Local “Shriners” gather for fun and philanthropy

Tripoli Shrine Center located at 3000 West Wisconsin Ave. Photo by Martina Ibanez-Baldor [email protected]

Nestled between two churches at 3000 W. Wisconsin Ave., the Tripoli Shrine Center could pass for just another temple or mosque in Milwaukee’s diverse scenery to an untrained eye. But this building is neither a temple nor a mosque — it is the home base for Wisconsin and Milwaukee’s Shriner activities.

Just a mile west of campus, the Tripoli Shrine Center, formerly known as the Tripoli Temple, was the 21st Shriners International center built in the world. The Milwaukee chapter was founded in 1886. Currently there are 194 centers around the world.

Shriners International is an international fraternity of approximately 500,000 members. There are orders throughout the United States, Mexico, Canada, Panama and most recently Heidelberg, Germany.

Members of the Tripoli Shrine Center and “Shriners” worldwide are all male and must be Masons.

Masons are men stemming from the Freemasons, an organization known for itssacred rituals and policy of members helping each other. Members of the organization must believe in a higher power.

“The Shriners are the largest international fraternity in the world,” said Jim Christie, current recorder, or secretary, of the Tripoli Shrine Center. He is also an ex-Potentate, or president, of the center.

The concept of the Shriners started with a group of men who met for lunch at the Knickerbocker in New York City in 1870.

“The two main men were a doctor and an actor who said, ‘Hey, we have the ritual side of Masonry, but where is the fun and frivolity?’” Christie said.

The greatest number of participants in Wisconsin was in 1963, when the Shriners had 9,000 members. Currently there are 1,300.

The eclectic exterior of the Tripoli center has Roman paneling with vibrant pastel colors painted on the dome. The center was completed in 1928 after construction began Nov. 9, 1925.

The architectural firm, Clas, Shepard and Clas, based its prototypes on North African Muslim architecture and as an homage to the Taj Mahal in India.

The interior features statues of kneeling camels, which are a focal point. Placed at the grand south entrance, the camels were presented by Noble Louis Kuehn at a cost of $8,000 and were sculpted by the French master Paul Mouton of LeHarve, France. Each camel is eight feet long and five feet high and weighs five tons.

Christie said the camels are a great source of history and joy for children who visit the center.

With the decline in membership and dues, the center has opened its building as a venue for fundraisers, charities, weddings and more.

Other fundraisers and public events held in the intricate building include Mardi Gras, the Potentate’s Ball, the Red Fez Pancake Breakfast, DeMolay youth prom, Sportsman’s Night and a fashion show put on by the wives of the Shriners.

On a local level, the Tripoli Shrine Center has completed its most notable philanthropy by funding the Shriner Hospital through the Shriner Circus (Feb. 23-26 this year), its biggest fundraiser, and other smaller fundraisers.

John Bugajski, treasurer of the center, joined in 1980 and praised the group’s medical efforts.

“These hospitals help children up to age 18 free of charge,” Bugajski said. “Patients don’t have to be a Mason or affiliated with the Shriners — it’s open to everybody.

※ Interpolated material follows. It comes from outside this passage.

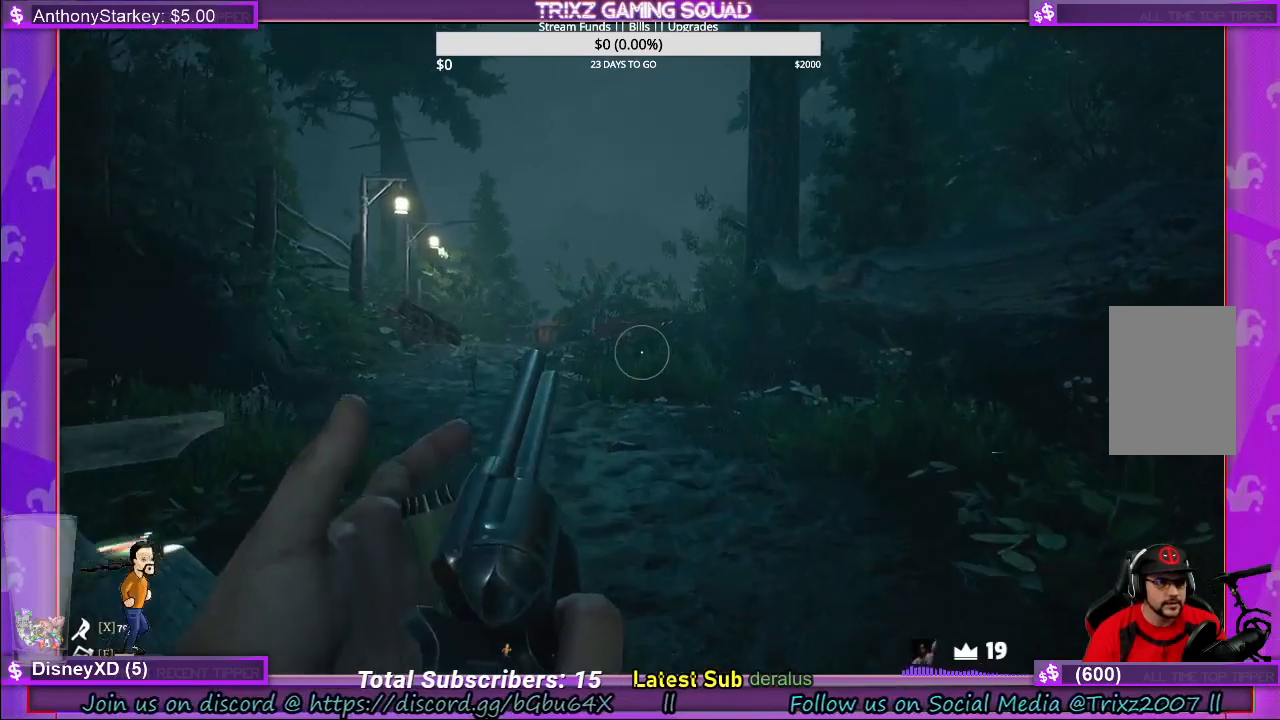
{"keys": ["d"], "mouse": [], "events": [[66, "w", "up"]]}
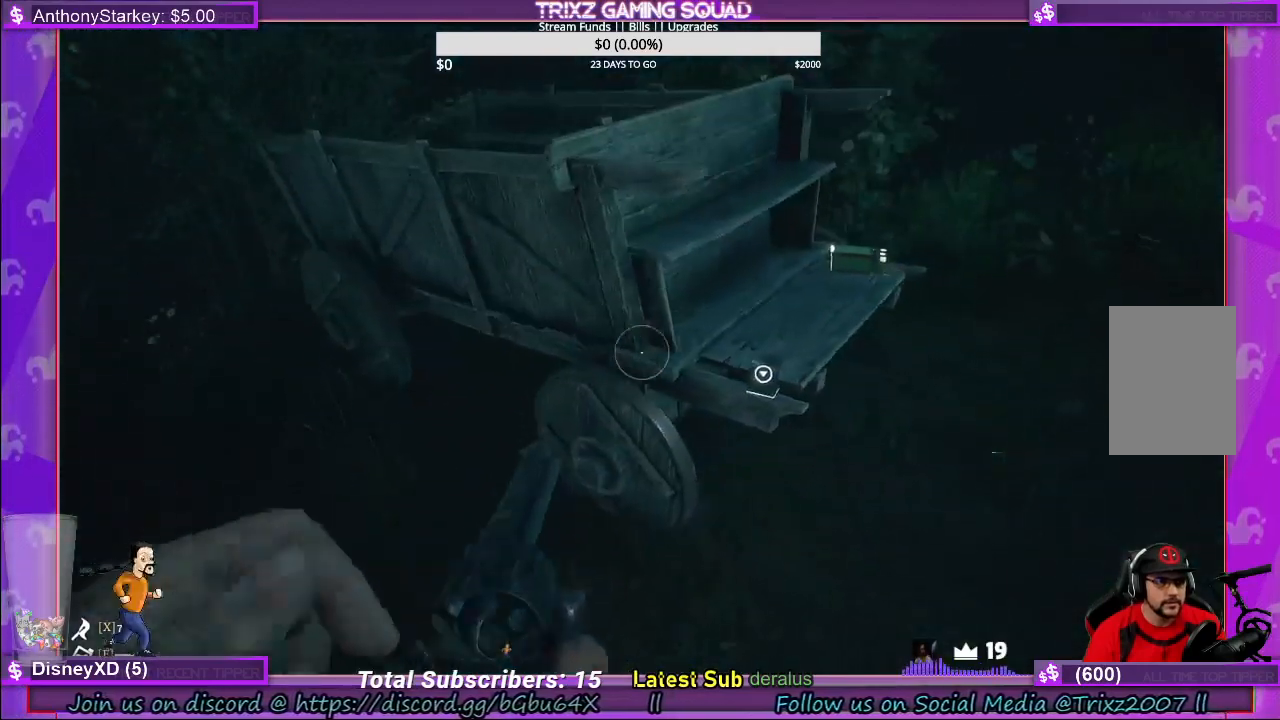
{"keys": [], "mouse": [], "events": [[183, "w", "down"], [450, "d", "up"], [500, "w", "up"]]}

Our primary resource is in orthopedics, but we also have two burn units.”

Christie said fundraising from the circus helps with upkeep but is primarily given to the Shriner Hospitals.

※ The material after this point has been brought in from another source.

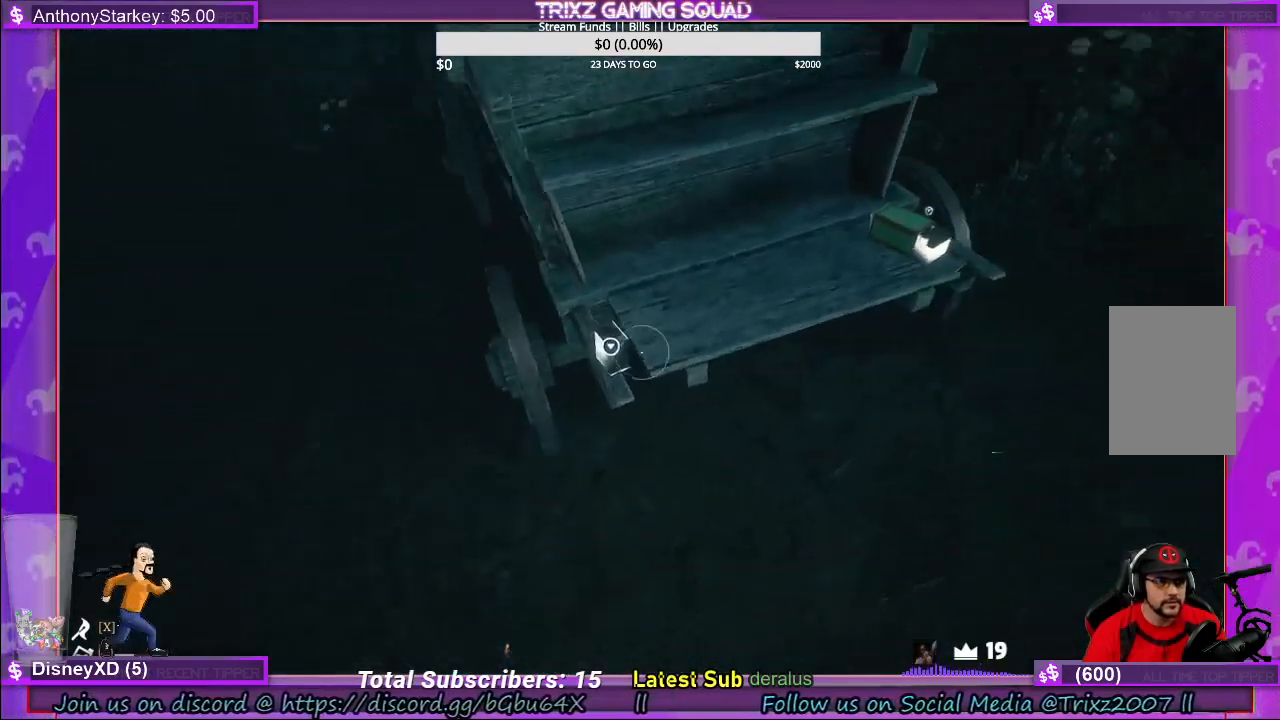
{"keys": [], "mouse": [], "events": []}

“We hope to raise $225,000 (this year through the circus),” Christie said. “On an average day the hospitals take $6 million a day to run. We also sell Vidalia onions in the end of April and beginning of May all over. We make about $30,000 in one weekend.”

Marquette sociology professor Robert Greene recalls the Shriner Circus that was held annually where he lived, and said all philanthropy is necessary.

“There are so many organizations that need help, and with the lack of public concern for social programs eroding over time, these organizations become even more vital,” Greene said in an email.